This year our team created a mathematical model to optimize the arrangement of the nif gene cluster. This model helped we optimized our design and provided some new perspectives of our nitrogen-fixation system in transcriptional level.
We developed this model with two goals in mind:
1.We want to achieve the best stoichiometric proportion of each nif gene, which is nifB:nifH:nifD:nifK:nifE:nifN:nifX:nifV=1:3:4:4:1:1:1:1.
2.We want our system as simple as possible, that means minimizing the number of promoters and copy number of each nif gene.
We made the following assumptions:
1.There are two kinds of promoters, both of which can successfully launch the expression of every nitrogen fixation gene involved in our system.
2.One promoter is stronger (called H) while the other is relatively weak(called L). Under promoter H, each gene’s transcription level is double that of under promoter L.
3.The order of genes has little influence on their transcriptional level.
We conducted Real-time Quantitative PCR to detect the transcription level of nif gene cluster and the experimental data we received became an important reference for our modeling.
gene |
Average value of Cq |
Relative expression level |
16S DNA |
6.33 |
|
nifB |
19.97 |
7.80E-05 |
nifH |
17.37 |
4.74E-04 |
nifD |
18.34 |
2.42E-04 |
nifK |
20.77 |
4.48E-05 |
nifE |
22.20 |
1.66E-05 |
nifN |
22.24 |
1.62E-05 |
nifX |
22.92 |
1.01E-05 |
nifV |
21.25 |
3.22E-05 |
Table1 The result of qPCR
Method:
To start with, we put all genes into two groups. One group is under the strong promoter while the other is under the weak one. We introduced some parameters shown in table2.
Parameters/data |
Meanings |
weak[] |
the expression level of each nif gene under the weak promoter |
strong[] |
the expression level of each nif gene under the strong promoter |
expected[] |
the ideal stoichiometric proportion |
d |
deviation between the expected expression level and the actual expression level |
Table 2
Then we did some necessary preprocessing. Firstly, we presumed the smallest element in each array was 1 and normalized all the other data accordingly. In addition, to ensure there is at least one solution, we adjusted expected[] to make each element greater than or equal to the smallest expression level of the corresponding gene.
After that, we began the organization. In order to minimize the total number of genes, we arranged the strong promoter group first, and considered the weak group later. For each gene, we constantly added one copy of it to the strong promoter group, calculated the current deviation after each addition and compared the current deviation with the last one.

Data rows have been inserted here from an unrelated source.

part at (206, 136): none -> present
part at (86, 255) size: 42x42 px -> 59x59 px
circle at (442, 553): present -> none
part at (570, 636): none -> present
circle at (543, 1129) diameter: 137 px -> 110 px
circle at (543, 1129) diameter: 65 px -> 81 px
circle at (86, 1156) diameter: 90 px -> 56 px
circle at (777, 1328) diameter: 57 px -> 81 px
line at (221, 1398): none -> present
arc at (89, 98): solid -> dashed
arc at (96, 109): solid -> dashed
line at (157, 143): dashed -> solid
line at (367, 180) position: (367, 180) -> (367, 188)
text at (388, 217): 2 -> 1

If the deviation was decreasing ,we added one more copy and repeated the operation until the last deviation was smaller than the current one. In that way, we were able to determine the number of each gene with which the deviations were the smallest and completed the arrangement of the strong group. Similarly, we arranged the weak group and finally received the result.
Fig 1. A flow diagram describing the idea of our modeling process
According to this flow diagram, we programmed with Python and got the following results:
Fig 2. The best arrangement of nif genes according to our calculation
With this arrangement, the proportion of nifB: nifH: nifD: nifK: nifE: nifN: nifX: nifV = 15.44: 46.93: 71.88: 62.10: 16.44: 16.04: 16.0: 15.94, which is most close to the ideal proportion among all the solutions.